* EXERCISE MATERIALS *
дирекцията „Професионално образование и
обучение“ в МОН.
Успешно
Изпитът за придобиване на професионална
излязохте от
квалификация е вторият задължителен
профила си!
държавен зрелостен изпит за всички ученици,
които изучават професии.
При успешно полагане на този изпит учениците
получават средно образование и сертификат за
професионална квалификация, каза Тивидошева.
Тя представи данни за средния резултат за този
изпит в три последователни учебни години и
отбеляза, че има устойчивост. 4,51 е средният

---

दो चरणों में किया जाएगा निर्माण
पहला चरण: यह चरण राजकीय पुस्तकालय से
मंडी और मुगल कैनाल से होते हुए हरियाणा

* TASK DIRECTIONS *
Reproduce the lines from the one containing "दो चरणों में किया जाएगा निर्माण" up to and including the one containing "मंडी और मुगल कैनाल से होते हुए हरियाणा".

* SOLUTION TO THE PROBLEM *
दो चरणों में किया जाएगा निर्माण
पहला चरण: यह चरण राजकीय पुस्तकालय से
मंडी और मुगल कैनाल से होते हुए हरियाणा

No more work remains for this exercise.